La coherencia visual entre Gremlins y Los Goonies resulta sorprendente si consideramos que ambas películas fueron filmadas por directores de fotografía distintos. No obstante, el ADN cinematográfico de Spielberg, que recuerda a sus propias aventuras como Indiana Jones y el templo maldito, palpita en cada fotograma. Las tonalidades sombrías, los juegos de luces que evocan secretos ocultos y tesoros perdidos, y la meticulosa composición de cada plano generan un aura de misterio que no solo atrapa, sino que resuena profundamente con el espectador. Existe en ambas películas una fascinación por lo que se esconde en las sombras, por los secretos que acechan tras la cotidianidad. Y es precisamente esta fusión de lo ordinario con lo extraordinario lo que otorga a estas cintas su poder de evocación nostálgica.
Más allá de lo visual, Gremlins y Los Goonies son reflejo de una época dorada en la que las aventuras infantiles no solo desbordaban fantasía, sino que también se atrevían a ser oscuras, tensas e impredecibles. Si bien las premisas iniciales de ambas películas parecen sencillas —una invasión de criaturas caóticas en un tranquilo pueblo en el caso de Gremlins y la búsqueda de un tesoro perdido en Los Goonies—, ambas narrativas se enredan en una espiral de eventos inesperados y peligros emocionantes que nunca subestiman la capacidad del público juvenil para enfrentar lo desconocido. La música, compuesta por Jerry Goldsmith y Dave Grusin, respectivamente, se convierte en un personaje más, envolviendo las tramas en una atmósfera que nos transporta hacia la magia de la aventura, el terror y, sobre todo, el humor.

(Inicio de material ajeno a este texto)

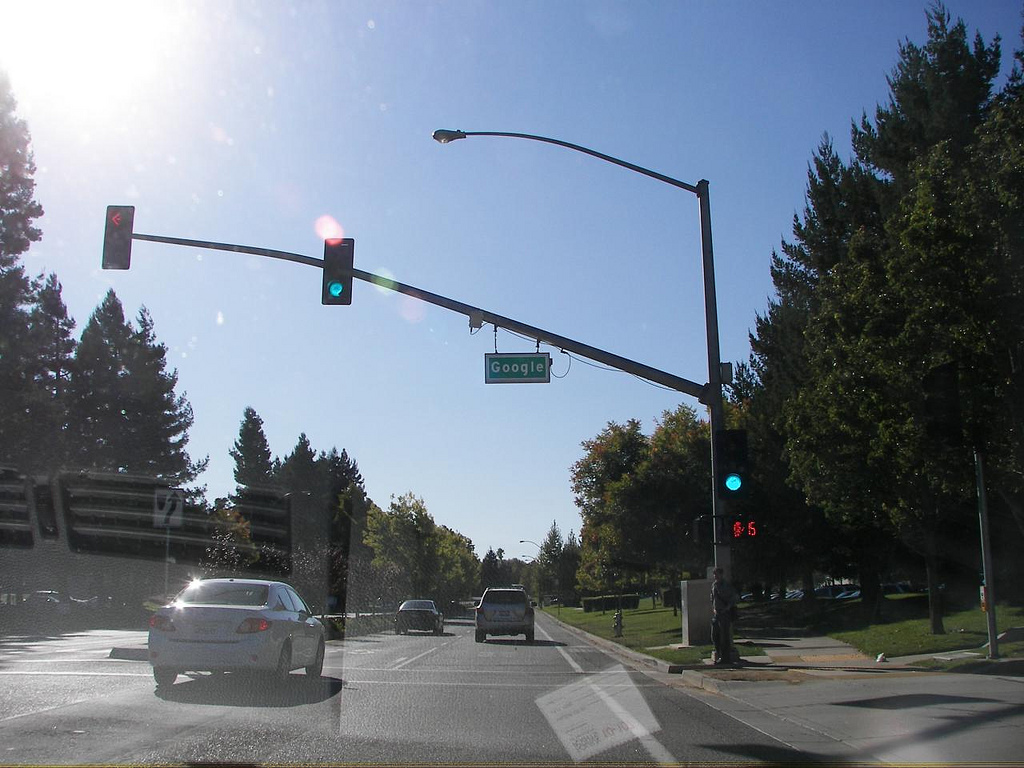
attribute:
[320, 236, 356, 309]
signal — electric 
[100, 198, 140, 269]
signal — electric 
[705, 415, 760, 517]
traffic signal — electric 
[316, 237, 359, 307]
traffic signal — electric 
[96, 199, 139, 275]
traffic signal — electric 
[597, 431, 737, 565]
leaves — green 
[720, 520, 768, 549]
signal — do not walk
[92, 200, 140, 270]
signal — electric 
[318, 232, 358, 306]
signal — electric 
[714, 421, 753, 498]
signal — electric 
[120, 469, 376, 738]
car — white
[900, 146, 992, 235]
leaves — green 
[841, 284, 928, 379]
green leaves — green 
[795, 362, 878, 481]
green leaves — green 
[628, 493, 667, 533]
green leaves — green 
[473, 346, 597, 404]
street sign — name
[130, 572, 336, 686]
car — white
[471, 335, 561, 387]
sign — Green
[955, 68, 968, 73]
leaf — green 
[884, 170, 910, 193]
leaf — green 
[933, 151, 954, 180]
leaf — green 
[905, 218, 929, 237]
leaf — green 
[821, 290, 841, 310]
leaf — green 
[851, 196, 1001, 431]
leaves — green 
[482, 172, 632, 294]
sky — blue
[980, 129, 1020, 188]
leaves — green 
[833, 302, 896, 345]
leaves — green 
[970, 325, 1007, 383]
leaves — green 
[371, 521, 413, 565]
leaves — green 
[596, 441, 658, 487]
leaves — green 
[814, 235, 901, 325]
leaves — green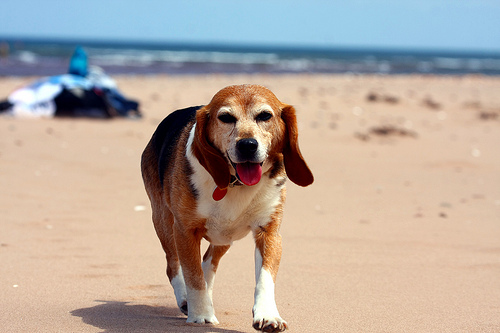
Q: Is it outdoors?
A: Yes, it is outdoors.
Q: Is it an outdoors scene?
A: Yes, it is outdoors.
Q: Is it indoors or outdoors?
A: It is outdoors.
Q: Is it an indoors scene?
A: No, it is outdoors.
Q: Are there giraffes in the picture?
A: No, there are no giraffes.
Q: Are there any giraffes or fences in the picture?
A: No, there are no giraffes or fences.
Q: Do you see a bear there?
A: No, there are no bears.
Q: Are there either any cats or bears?
A: No, there are no bears or cats.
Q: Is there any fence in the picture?
A: No, there are no fences.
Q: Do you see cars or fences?
A: No, there are no fences or cars.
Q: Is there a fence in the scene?
A: No, there are no fences.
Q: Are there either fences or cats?
A: No, there are no fences or cats.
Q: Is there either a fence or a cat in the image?
A: No, there are no fences or cats.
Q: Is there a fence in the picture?
A: No, there are no fences.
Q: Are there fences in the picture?
A: No, there are no fences.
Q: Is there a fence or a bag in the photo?
A: No, there are no fences or bags.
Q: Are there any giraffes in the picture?
A: No, there are no giraffes.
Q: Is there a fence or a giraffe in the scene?
A: No, there are no giraffes or fences.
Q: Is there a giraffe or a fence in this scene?
A: No, there are no giraffes or fences.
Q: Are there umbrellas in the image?
A: No, there are no umbrellas.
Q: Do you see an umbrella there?
A: No, there are no umbrellas.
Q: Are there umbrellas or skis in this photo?
A: No, there are no umbrellas or skis.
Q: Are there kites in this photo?
A: No, there are no kites.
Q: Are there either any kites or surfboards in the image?
A: No, there are no kites or surfboards.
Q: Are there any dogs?
A: Yes, there is a dog.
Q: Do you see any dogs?
A: Yes, there is a dog.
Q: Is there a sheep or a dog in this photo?
A: Yes, there is a dog.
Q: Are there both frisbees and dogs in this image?
A: No, there is a dog but no frisbees.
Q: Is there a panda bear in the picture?
A: No, there are no panda bears.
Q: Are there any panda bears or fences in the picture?
A: No, there are no panda bears or fences.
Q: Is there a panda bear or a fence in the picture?
A: No, there are no panda bears or fences.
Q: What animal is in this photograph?
A: The animal is a dog.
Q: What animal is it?
A: The animal is a dog.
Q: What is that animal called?
A: That is a dog.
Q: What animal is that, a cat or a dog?
A: That is a dog.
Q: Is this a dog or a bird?
A: This is a dog.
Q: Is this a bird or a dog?
A: This is a dog.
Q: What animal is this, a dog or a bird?
A: This is a dog.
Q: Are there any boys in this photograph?
A: No, there are no boys.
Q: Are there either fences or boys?
A: No, there are no boys or fences.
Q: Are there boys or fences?
A: No, there are no boys or fences.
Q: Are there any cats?
A: No, there are no cats.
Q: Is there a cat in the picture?
A: No, there are no cats.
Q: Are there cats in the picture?
A: No, there are no cats.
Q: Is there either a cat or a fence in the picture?
A: No, there are no cats or fences.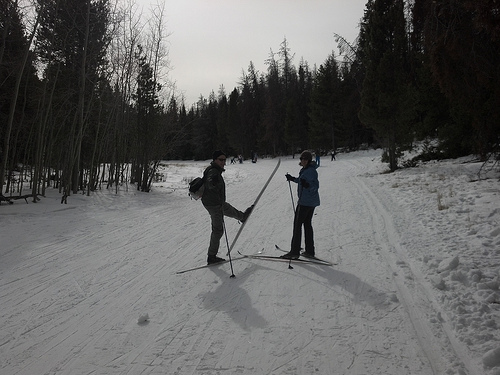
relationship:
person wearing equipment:
[201, 150, 253, 265] [175, 159, 281, 278]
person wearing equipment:
[280, 151, 319, 259] [238, 173, 336, 266]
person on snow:
[201, 150, 253, 265] [0, 137, 499, 374]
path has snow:
[1, 161, 487, 374] [0, 137, 499, 374]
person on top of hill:
[201, 150, 253, 265] [1, 124, 499, 374]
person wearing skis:
[201, 150, 253, 265] [175, 159, 281, 278]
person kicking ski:
[201, 150, 253, 265] [226, 157, 281, 256]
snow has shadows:
[0, 137, 499, 374] [207, 261, 386, 329]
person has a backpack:
[201, 150, 253, 265] [188, 177, 206, 201]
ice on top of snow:
[137, 311, 147, 324] [0, 137, 499, 374]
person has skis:
[201, 150, 253, 265] [175, 159, 281, 278]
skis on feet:
[175, 159, 281, 278] [207, 205, 254, 264]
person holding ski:
[201, 150, 253, 265] [226, 157, 281, 256]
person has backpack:
[201, 150, 253, 265] [188, 177, 206, 201]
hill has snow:
[1, 124, 499, 374] [0, 137, 499, 374]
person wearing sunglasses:
[201, 150, 253, 265] [217, 157, 227, 162]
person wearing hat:
[280, 151, 319, 259] [299, 150, 313, 162]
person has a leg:
[201, 150, 253, 265] [207, 208, 225, 261]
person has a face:
[201, 150, 253, 265] [214, 155, 226, 170]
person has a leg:
[280, 151, 319, 259] [282, 205, 311, 258]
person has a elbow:
[201, 150, 253, 265] [206, 184, 216, 193]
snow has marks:
[0, 137, 499, 374] [0, 160, 488, 374]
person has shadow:
[201, 150, 253, 265] [203, 264, 327, 330]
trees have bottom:
[0, 0, 500, 203] [0, 133, 500, 205]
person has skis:
[280, 151, 319, 259] [237, 244, 336, 267]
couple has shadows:
[201, 151, 320, 264] [207, 261, 386, 329]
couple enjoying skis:
[201, 151, 320, 264] [175, 159, 281, 278]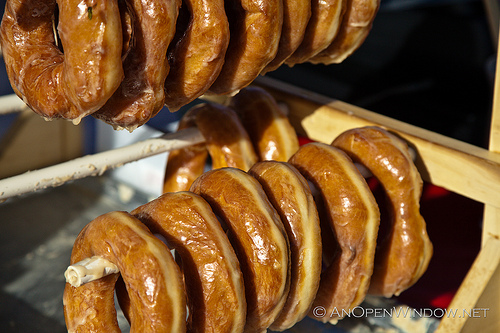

Es en el humor, precisamente, donde radica otra de las grandes virtudes compartidas por ambos filmes. Tanto Gremlins como Los Goonies manejan un delicado equilibrio entre la tensión y la comedia, permitiendo al espectador navegar entre el miedo y la risa sin que el cambio de tono resulte discordante. Los personajes, en su mayoría niños y adolescentes, aportan esa frescura que se ha convertido en la firma indeleble de las grandes películas de Amblin: la juventud no como simple fase de la vida, sino como la cúspide de la curiosidad, el ingenio y el coraje. En estos personajes no solo encontramos el reflejo de nuestra propia niñez, sino también el anhelo de un tiempo en que todo era posible.
A medida que el tiempo pasa, Gremlins y Los Goonies no solo se han asentado en el panteón del cine de culto, sino que han adquirido un carácter casi mitológico. Estas películas no son solo reliquias del pasado; son faros de una era cinematográfica en la que la originalidad y la osadía narrativa eran moneda común, y en la que el cine no temía transitar por caminos inexplorados. Ambos filmes, con su mezcla de amistad, aventura y desafío a lo desconocido, siguen siendo testimonios de una época en la que el cine no solo entretenía, sino que también inspiraba. Nos recuerdan la inocencia perdida y el deseo irreprimible de sumergirnos en historias que, aunque fantásticas, estaban profundamente enraizadas en nuestras propias esperanzas y temores infantiles.
En última instancia, Gremlins y Los Goonies son mucho más que simples películas; son una declaración de principios. Son un recordatorio de la importancia de la imaginación, del valor de la amistad y, sobre todo, del poder del cine para transportarnos a lugares donde todo, incluso lo imposible, puede hacerse realidad.